In the Plaza Grande the supporters of Lenin  (no, not the Vladimir Ilich )- newly elected president of Ecuador Lenin Moreno were celebrating in front of the Catedral Metropolitana. 


Lenin elected president

Catedral Metropolitana, Quito

There was really a lot to see, the huge square in front of the San Fransisco church, the Jesuit church, the Presidential palace - Palacio Carondelet, the side streets, the small shops and restaurants. I especially liked the Centro Cultural and Palacio Arzobispal with their inner courtyards


Archbishop's Palace
Next day was a lovely sunny morning. With a bunch of papers I headed to the Bolivian Embassy, or at least where Here Maps thought it was. It wasn't. There was the library of the Ministry of Foreign Affairs in the same street though and they confirmed what Google Maps was showing - calle Eloy Alfaro. The embassy was open, but they had just changed the consul, so no chance. But I had another target for the day: La Mitad del Mundo, a memorial and museum right on top of the Equator, just to the north of Quito. You need to go to Ofelia terminal by city bus and take a bus from there.






Mitad del Mundo

With one part of you in the Northern Hemisphere and one in the Southern, you start feeling a bit bipolar no? I had been already at the Greenwich meridian and started figuring out where it crosses the Equator so that I could buy the place and the double attraction would bring hordes of tourists, but it is someplace in the Atlantic and not on the mainland. I had also been to Fiji islands where the date line passes, so there it is like a time machine, you can step from today back into yesterday and then back into tomorrow, a bit confusing as you end up where or rather when you started. "It takes all the running you can do just to stay in one place", said the Queen to Alice. 
There is a Planetarium, a Cacao museum, Museum of Native Indians, A museum with city models and even a couple of lamas. But the most interesting exhibits were inside the monument itself: you are greeted by a hologram and above there is a real physics lab: wireless electricity transmission, Coriolis force demo and the inevitable two sinks where water whirls in different directions. And you weigh at least a kilo less at the Equator than at the two Poles, the Earth being a geoid flattened at the poles. 
In brief, you both enjoy yourself and learn. Back to an evening walk in Quito and the sermon in the Basilica del Voto Nacional, I went to climb the tower in the rear the next day.

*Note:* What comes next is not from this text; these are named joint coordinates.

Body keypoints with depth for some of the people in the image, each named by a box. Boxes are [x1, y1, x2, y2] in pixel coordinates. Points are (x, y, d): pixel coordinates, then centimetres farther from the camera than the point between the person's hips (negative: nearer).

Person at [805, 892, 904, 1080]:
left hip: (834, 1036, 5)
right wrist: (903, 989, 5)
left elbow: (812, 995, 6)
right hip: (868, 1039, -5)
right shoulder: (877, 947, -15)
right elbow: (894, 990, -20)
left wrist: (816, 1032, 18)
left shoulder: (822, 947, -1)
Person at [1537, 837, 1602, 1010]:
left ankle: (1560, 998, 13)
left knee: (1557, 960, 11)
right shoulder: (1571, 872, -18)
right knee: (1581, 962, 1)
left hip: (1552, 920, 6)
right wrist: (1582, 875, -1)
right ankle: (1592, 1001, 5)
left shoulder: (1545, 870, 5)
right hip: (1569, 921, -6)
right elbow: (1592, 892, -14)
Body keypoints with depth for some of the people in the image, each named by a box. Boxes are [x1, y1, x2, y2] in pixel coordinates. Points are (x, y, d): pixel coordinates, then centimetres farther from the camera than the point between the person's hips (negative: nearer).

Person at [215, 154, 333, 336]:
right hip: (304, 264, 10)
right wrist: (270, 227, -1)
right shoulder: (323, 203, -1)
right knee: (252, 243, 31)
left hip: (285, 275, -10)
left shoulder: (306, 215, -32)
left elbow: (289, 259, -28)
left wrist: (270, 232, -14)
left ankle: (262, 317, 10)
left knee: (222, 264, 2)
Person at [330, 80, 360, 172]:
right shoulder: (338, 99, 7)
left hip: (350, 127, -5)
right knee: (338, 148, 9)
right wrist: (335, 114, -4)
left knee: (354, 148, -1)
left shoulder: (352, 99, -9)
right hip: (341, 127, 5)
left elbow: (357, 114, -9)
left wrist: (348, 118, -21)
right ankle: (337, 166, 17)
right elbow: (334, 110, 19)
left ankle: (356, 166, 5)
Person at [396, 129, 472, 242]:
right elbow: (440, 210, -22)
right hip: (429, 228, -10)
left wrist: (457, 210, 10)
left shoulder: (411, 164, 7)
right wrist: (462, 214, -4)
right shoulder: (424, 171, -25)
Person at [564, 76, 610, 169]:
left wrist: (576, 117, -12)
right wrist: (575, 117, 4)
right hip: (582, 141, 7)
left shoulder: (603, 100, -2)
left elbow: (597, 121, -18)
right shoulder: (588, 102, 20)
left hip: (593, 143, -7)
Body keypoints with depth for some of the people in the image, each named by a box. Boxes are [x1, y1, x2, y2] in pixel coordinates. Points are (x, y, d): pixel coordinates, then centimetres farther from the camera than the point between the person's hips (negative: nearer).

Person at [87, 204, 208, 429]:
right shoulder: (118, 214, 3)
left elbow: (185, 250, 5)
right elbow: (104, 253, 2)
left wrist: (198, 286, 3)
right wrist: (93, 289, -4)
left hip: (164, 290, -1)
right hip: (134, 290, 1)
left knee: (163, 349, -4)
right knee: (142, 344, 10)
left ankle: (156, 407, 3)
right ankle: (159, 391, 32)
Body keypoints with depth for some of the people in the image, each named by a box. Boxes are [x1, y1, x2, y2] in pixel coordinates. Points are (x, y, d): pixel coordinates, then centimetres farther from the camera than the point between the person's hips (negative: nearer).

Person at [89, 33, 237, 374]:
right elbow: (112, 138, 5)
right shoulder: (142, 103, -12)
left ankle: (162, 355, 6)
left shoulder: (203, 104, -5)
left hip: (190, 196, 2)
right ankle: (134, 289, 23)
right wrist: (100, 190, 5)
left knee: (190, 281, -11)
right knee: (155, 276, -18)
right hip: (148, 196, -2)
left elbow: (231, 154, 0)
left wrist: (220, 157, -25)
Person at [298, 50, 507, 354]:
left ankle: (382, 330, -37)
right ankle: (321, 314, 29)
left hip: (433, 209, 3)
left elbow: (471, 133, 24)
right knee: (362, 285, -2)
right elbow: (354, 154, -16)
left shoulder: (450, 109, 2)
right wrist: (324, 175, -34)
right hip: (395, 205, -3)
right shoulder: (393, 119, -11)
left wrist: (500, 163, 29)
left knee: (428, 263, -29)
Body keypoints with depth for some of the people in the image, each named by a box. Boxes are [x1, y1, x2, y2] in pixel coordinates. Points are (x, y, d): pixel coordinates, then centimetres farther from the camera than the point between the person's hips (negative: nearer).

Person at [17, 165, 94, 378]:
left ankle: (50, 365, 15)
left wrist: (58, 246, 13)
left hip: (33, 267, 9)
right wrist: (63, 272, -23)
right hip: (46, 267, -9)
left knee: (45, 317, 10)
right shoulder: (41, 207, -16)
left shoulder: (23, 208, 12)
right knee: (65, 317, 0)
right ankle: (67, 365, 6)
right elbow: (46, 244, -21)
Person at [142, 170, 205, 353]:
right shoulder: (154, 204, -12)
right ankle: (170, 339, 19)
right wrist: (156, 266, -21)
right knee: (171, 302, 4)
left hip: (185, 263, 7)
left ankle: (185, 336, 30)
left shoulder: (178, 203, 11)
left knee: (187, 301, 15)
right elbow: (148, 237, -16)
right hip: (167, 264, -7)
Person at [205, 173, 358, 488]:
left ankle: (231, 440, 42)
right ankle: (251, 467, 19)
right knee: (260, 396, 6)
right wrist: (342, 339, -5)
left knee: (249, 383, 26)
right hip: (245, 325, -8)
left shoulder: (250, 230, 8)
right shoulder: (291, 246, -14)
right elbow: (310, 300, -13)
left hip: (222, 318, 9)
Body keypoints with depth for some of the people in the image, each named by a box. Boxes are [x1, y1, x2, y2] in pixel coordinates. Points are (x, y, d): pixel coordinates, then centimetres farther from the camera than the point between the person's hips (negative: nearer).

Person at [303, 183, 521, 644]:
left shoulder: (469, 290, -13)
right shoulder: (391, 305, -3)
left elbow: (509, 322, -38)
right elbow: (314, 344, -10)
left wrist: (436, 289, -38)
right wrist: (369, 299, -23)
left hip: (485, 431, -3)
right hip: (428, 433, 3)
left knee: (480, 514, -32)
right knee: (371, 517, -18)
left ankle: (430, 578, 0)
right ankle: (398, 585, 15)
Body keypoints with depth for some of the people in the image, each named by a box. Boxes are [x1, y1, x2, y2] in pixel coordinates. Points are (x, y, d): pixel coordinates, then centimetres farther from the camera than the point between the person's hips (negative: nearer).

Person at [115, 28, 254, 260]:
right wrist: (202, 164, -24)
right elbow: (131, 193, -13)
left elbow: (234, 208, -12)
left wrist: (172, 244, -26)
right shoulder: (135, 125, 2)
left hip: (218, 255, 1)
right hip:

Quite a climb and some stairs were vertical. Then there was a real torrential equatorial shower, that reminded me I had lost my jacket someplace between Colombia border and Quito. After the rain subsided a bit, I bought one of those $1 waterproofs and looked around for a jacket, but alas, people in Quito are not my size! I went back to Milenka to get my backpack and took the bus to the South terminal. 
The ride to Huaquillas on the border with Peru was a good 12 hours, and we descended again from 2850 m to sea level.  It was a market day in Huaquillas. The border passes right through the city and as it is impossible to control, the border building is quite far and I had to take a taxi, that would take me after the stamps to Tumbes. Did I mention that after Panama there were no more border fees?
 So after a full 3 days in Ecuador I crossed into Peru.